## START Extract

# Coffee Fix, Gatley



## RolandG

A short walk from Gatley train station, on the outskirts of Manchester, is Coffee Fix. They've got fantastic home made cakes and great coffee from HasBean (Blake blend for espresso/milk drinks and a single estate of the week as french press/filter). The vibe is great - laid back and very clean - and friendly staff.


----------



## Glenn

Brother and Sister duo Gareth and Claira run this lovely little cafe which I have had the pleasure of visiting a number of times.

They also make Gluten Free products (baked by their own in-house baker and cake maker Steph)

The website is http://wearecoffeefix.com/ and they also have a Twitter account @coffee_fix

If you're in the Manchester area and looking for a good coffee then this is one of only a few cafes worth visiting


----------



## Glenn

Brother and Sister duo Gareth and Claira run this lovely little cafe which I have had the pleasure of visiting a number of times.

They also make Gluten Free products (baked by their own in-house baker and cake maker Steph)

The website is http://wearecoffeefix.com/ and they also have a Twitter account @coffee_fix

If you're in the Manchester area and looking for a good coffee then this is one of only a few cafes worth visiting


----------



## rhb

agreed, lovely place


----------



## gazbea

Planned to go there tomorrow on route to the trafford centre.

May get regular custom too as I near enough pass there on the way and back from work


----------



## Glenn

Mention you are a forum member to them too. I miss my visits to CoffeeFix.

## END Extract

▶ [Problem A]:
List the usernames of everyone who posted in the Coffee Fix thread, naming each person once.
▶ [Problem B]:
Reproduce the Coffee Fix thread word for word, everything from "May get regular" down to "visits to CoffeeFix.".
▶ [Problem C]:
According to the Coffee Fix thread, which blend does the cafe use for espresso and milk drinks?

## START Dataset entries

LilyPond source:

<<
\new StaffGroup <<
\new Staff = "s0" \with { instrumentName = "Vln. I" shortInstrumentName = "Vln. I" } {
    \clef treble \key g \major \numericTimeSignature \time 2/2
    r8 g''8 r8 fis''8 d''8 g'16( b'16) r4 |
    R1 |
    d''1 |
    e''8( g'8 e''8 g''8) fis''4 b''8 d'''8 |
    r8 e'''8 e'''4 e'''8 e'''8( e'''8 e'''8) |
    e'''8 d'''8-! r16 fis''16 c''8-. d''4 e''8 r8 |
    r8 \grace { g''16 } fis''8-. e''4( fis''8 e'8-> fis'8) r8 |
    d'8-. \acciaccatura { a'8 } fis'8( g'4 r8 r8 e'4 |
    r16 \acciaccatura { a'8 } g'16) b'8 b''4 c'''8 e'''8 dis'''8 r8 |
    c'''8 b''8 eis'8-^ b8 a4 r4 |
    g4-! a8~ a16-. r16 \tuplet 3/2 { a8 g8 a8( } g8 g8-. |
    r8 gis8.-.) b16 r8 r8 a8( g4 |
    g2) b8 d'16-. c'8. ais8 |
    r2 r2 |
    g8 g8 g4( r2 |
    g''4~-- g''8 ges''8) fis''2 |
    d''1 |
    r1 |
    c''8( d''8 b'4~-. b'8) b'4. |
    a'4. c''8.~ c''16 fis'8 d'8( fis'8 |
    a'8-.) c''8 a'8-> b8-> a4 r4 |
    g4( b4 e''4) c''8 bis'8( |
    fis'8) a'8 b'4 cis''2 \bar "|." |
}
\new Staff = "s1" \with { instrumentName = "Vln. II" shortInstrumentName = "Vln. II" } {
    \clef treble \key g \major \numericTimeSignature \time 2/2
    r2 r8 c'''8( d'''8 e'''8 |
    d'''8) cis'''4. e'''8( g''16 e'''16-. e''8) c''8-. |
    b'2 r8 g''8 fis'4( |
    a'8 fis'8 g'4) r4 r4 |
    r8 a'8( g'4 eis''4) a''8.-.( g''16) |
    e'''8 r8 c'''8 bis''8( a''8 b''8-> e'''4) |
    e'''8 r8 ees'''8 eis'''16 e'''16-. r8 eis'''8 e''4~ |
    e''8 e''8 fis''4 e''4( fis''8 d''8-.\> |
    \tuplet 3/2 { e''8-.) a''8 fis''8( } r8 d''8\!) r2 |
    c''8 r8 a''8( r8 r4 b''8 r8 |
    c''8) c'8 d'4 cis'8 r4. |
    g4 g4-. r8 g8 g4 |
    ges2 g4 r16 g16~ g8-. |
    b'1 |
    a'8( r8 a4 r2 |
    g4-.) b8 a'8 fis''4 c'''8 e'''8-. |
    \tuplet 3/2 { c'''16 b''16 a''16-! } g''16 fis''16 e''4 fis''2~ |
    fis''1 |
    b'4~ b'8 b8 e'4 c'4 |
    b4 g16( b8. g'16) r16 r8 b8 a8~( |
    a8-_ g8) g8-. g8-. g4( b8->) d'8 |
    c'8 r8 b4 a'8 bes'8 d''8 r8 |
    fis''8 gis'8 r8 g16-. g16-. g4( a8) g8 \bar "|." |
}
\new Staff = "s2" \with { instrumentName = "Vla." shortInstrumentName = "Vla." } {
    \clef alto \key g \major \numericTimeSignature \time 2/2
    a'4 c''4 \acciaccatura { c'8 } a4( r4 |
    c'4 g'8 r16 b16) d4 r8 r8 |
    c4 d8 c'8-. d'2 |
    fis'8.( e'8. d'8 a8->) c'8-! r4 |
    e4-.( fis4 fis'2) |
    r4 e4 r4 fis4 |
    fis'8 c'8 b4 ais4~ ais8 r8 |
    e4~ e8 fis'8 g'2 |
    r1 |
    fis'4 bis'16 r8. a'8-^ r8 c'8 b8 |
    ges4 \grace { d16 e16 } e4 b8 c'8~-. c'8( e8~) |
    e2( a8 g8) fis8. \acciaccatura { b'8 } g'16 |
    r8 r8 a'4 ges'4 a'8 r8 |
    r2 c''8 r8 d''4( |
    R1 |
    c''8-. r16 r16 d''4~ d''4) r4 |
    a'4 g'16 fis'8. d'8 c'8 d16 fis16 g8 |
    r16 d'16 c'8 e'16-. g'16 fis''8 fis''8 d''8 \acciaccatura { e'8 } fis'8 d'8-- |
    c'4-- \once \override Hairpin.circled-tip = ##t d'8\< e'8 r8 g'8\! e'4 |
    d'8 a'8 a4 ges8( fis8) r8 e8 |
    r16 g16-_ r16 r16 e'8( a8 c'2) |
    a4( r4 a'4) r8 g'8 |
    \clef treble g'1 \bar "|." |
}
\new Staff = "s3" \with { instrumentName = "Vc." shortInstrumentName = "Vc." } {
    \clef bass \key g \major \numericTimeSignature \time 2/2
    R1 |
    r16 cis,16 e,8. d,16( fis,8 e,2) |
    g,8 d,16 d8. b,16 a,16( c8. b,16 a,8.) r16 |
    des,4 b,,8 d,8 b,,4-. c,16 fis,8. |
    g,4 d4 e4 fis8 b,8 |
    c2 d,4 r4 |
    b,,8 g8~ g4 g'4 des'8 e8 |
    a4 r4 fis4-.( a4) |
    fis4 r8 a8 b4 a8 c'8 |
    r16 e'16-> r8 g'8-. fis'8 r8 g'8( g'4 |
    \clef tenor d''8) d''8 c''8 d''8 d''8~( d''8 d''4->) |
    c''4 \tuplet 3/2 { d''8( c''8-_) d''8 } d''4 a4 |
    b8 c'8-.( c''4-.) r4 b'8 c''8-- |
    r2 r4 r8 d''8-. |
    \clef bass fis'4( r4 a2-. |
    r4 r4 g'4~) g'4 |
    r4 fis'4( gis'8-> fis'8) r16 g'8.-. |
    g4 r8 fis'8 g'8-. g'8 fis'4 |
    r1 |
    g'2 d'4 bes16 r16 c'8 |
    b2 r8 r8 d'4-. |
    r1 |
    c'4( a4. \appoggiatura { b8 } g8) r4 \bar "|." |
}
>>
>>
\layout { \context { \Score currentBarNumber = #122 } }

## END Dataset entries
## START Dataset entries

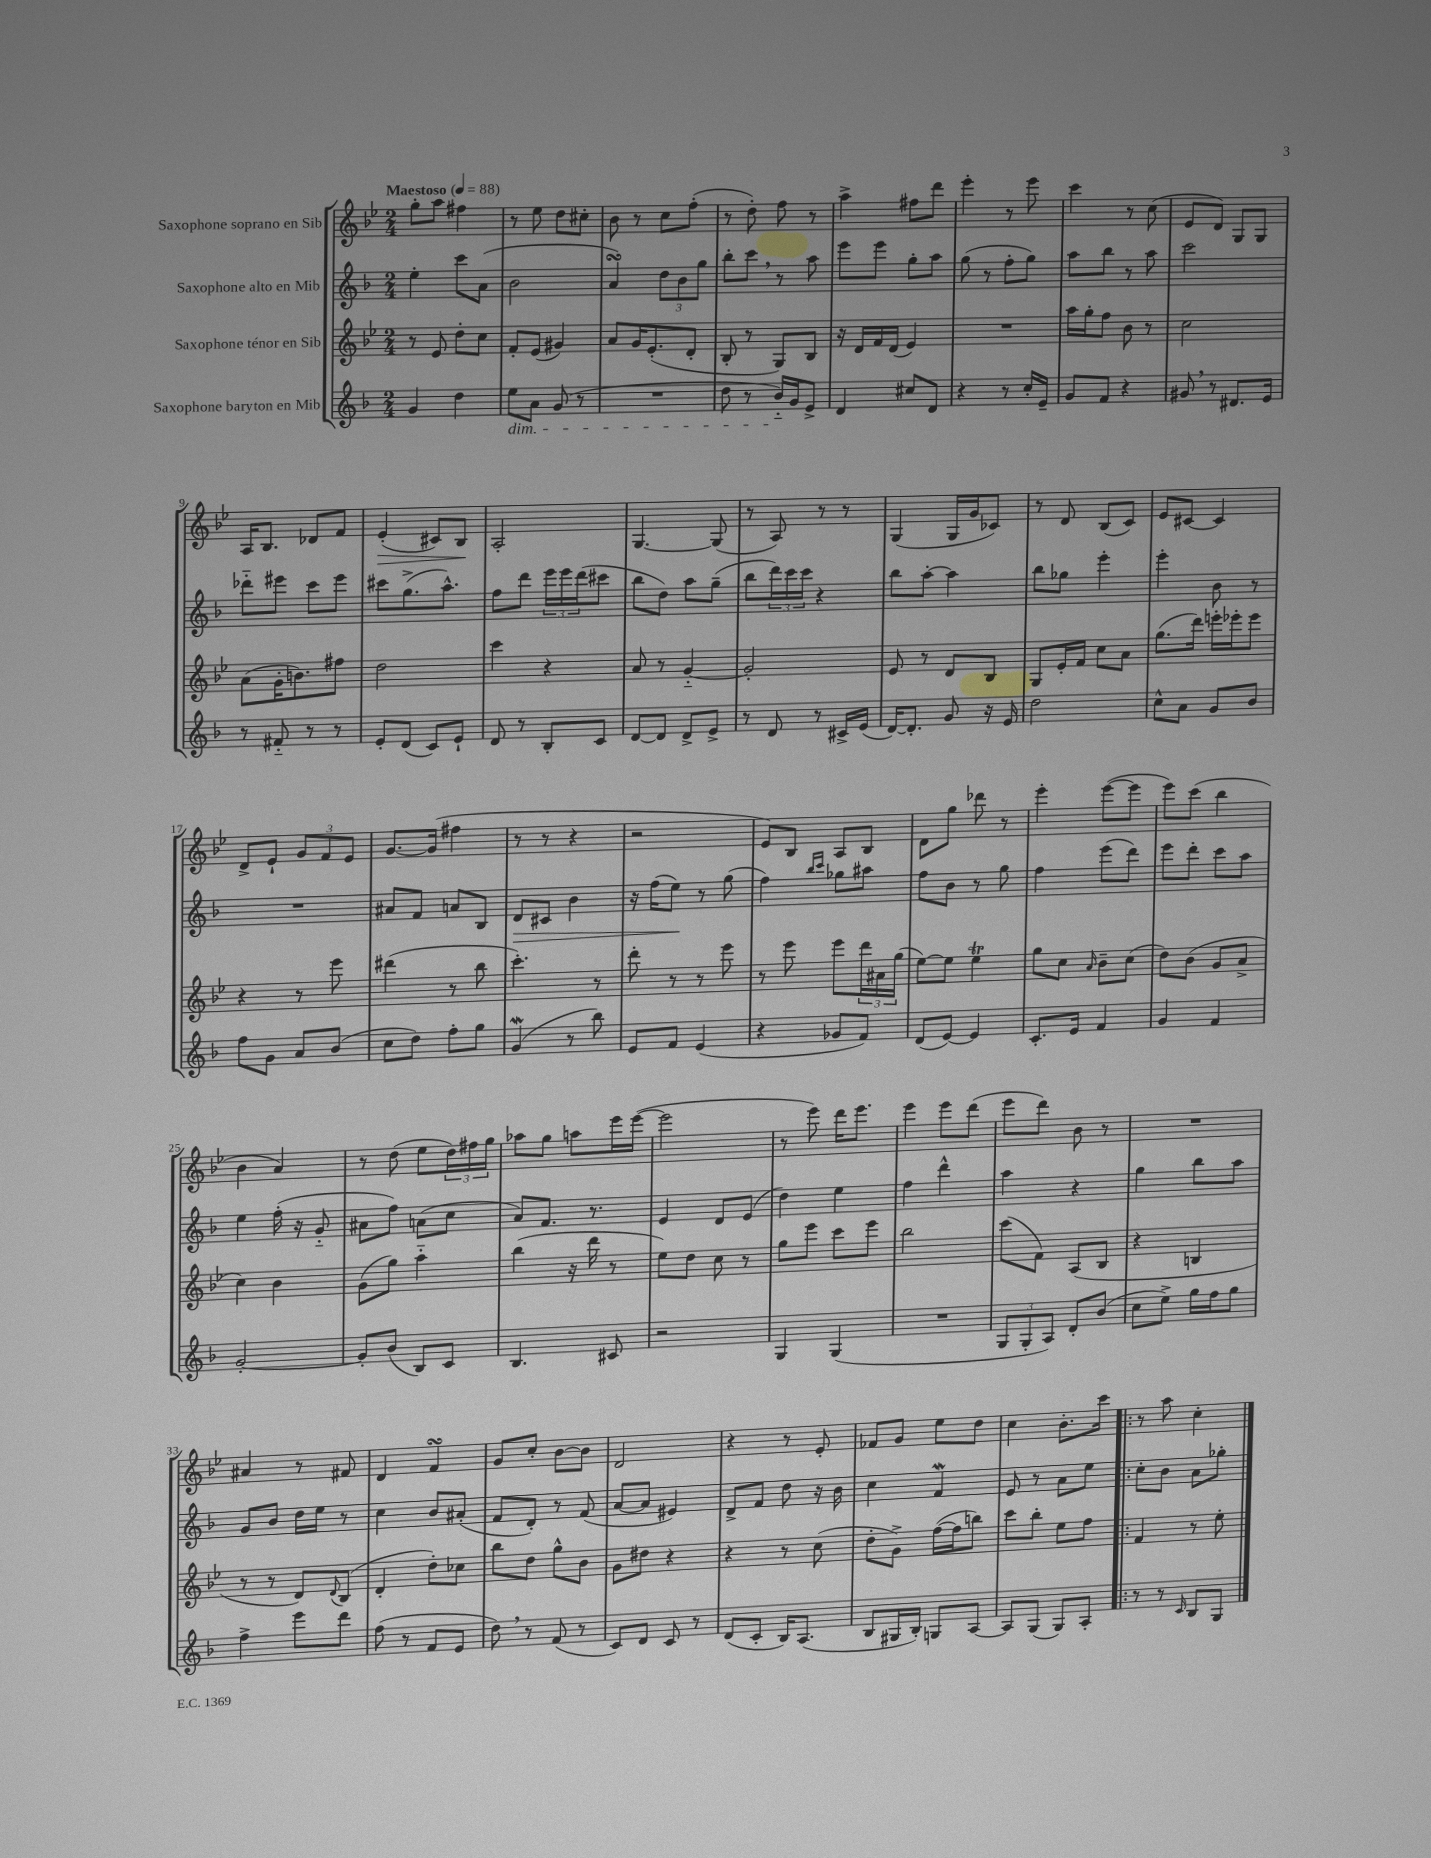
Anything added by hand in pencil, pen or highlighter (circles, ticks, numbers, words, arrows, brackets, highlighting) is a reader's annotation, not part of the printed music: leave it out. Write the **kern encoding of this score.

## END Dataset entries

▶ [Problem solution A]:
RolandG, Glenn, rhb, gazbea

▶ [Problem solution B]:
May get regular custom too as I near enough pass there on the way and back from work


----------



## Glenn

Mention you are a forum member to them too. I miss my visits to CoffeeFix.

▶ [Problem solution C]:
The Blake blend from HasBean.